With nothing added and nothing dropped, write out all of the entries below.

(Saved data entries)
-=-=-

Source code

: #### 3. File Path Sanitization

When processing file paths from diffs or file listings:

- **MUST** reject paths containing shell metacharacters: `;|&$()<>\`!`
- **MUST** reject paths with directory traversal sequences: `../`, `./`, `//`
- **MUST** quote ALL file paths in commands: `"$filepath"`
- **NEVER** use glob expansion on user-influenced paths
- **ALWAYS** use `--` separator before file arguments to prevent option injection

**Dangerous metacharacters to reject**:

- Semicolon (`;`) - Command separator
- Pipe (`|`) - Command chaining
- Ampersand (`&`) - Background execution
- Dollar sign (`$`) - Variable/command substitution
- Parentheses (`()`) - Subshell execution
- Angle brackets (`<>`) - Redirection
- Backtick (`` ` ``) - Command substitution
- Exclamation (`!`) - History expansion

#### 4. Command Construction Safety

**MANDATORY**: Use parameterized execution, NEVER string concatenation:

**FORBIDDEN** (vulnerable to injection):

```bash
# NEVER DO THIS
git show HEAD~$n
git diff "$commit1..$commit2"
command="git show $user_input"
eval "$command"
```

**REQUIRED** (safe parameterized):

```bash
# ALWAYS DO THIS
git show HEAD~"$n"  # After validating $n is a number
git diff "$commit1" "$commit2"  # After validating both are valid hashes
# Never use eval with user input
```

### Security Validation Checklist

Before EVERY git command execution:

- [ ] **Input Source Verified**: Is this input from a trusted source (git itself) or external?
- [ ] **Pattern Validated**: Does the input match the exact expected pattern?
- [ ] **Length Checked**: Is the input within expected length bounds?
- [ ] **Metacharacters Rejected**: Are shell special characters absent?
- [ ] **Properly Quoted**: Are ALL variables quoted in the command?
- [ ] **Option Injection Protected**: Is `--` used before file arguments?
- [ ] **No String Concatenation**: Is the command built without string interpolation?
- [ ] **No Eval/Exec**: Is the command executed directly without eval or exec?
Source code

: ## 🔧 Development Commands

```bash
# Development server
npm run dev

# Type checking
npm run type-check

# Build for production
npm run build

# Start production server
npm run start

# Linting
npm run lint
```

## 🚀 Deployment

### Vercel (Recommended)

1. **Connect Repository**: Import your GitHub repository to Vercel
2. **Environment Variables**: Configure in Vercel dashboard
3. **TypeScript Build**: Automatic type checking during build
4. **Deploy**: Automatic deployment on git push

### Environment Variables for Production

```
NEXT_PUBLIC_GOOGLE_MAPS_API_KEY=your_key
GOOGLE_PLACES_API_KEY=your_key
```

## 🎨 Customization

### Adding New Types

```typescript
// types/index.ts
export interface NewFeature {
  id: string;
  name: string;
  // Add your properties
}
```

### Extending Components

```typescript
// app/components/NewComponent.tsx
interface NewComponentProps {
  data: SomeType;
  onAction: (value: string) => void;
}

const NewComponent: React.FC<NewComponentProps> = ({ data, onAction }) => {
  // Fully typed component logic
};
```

-=-=-

SOLUTION TO THE PROBLEM:
Source code

: #### 3. File Path Sanitization

When processing file paths from diffs or file listings:

- **MUST** reject paths containing shell metacharacters: `;|&$()<>\`!`
- **MUST** reject paths with directory traversal sequences: `../`, `./`, `//`
- **MUST** quote ALL file paths in commands: `"$filepath"`
- **NEVER** use glob expansion on user-influenced paths
- **ALWAYS** use `--` separator before file arguments to prevent option injection

**Dangerous metacharacters to reject**:

- Semicolon (`;`) - Command separator
- Pipe (`|`) - Command chaining
- Ampersand (`&`) - Background execution
- Dollar sign (`$`) - Variable/command substitution
- Parentheses (`()`) - Subshell execution
- Angle brackets (`<>`) - Redirection
- Backtick (`` ` ``) - Command substitution
- Exclamation (`!`) - History expansion

#### 4. Command Construction Safety

**MANDATORY**: Use parameterized execution, NEVER string concatenation:

**FORBIDDEN** (vulnerable to injection):

```bash
# NEVER DO THIS
git show HEAD~$n
git diff "$commit1..$commit2"
command="git show $user_input"
eval "$command"
```

**REQUIRED** (safe parameterized):

```bash
# ALWAYS DO THIS
git show HEAD~"$n"  # After validating $n is a number
git diff "$commit1" "$commit2"  # After validating both are valid hashes
# Never use eval with user input
```

### Security Validation Checklist

Before EVERY git command execution:

- [ ] **Input Source Verified**: Is this input from a trusted source (git itself) or external?
- [ ] **Pattern Validated**: Does the input match the exact expected pattern?
- [ ] **Length Checked**: Is the input within expected length bounds?
- [ ] **Metacharacters Rejected**: Are shell special characters absent?
- [ ] **Properly Quoted**: Are ALL variables quoted in the command?
- [ ] **Option Injection Protected**: Is `--` used before file arguments?
- [ ] **No String Concatenation**: Is the command built without string interpolation?
- [ ] **No Eval/Exec**: Is the command executed directly without eval or exec?
Source code

: ## 🔧 Development Commands

```bash
# Development server
npm run dev

# Type checking
npm run type-check

# Build for production
npm run build

# Start production server
npm run start

# Linting
npm run lint
```

## 🚀 Deployment

### Vercel (Recommended)

1. **Connect Repository**: Import your GitHub repository to Vercel
2. **Environment Variables**: Configure in Vercel dashboard
3. **TypeScript Build**: Automatic type checking during build
4. **Deploy**: Automatic deployment on git push

### Environment Variables for Production

```
NEXT_PUBLIC_GOOGLE_MAPS_API_KEY=your_key
GOOGLE_PLACES_API_KEY=your_key
```

## 🎨 Customization

### Adding New Types

```typescript
// types/index.ts
export interface NewFeature {
  id: string;
  name: string;
  // Add your properties
}
```

### Extending Components

```typescript
// app/components/NewComponent.tsx
interface NewComponentProps {
  data: SomeType;
  onAction: (value: string) => void;
}

const NewComponent: React.FC<NewComponentProps> = ({ data, onAction }) => {
  // Fully typed component logic
};
```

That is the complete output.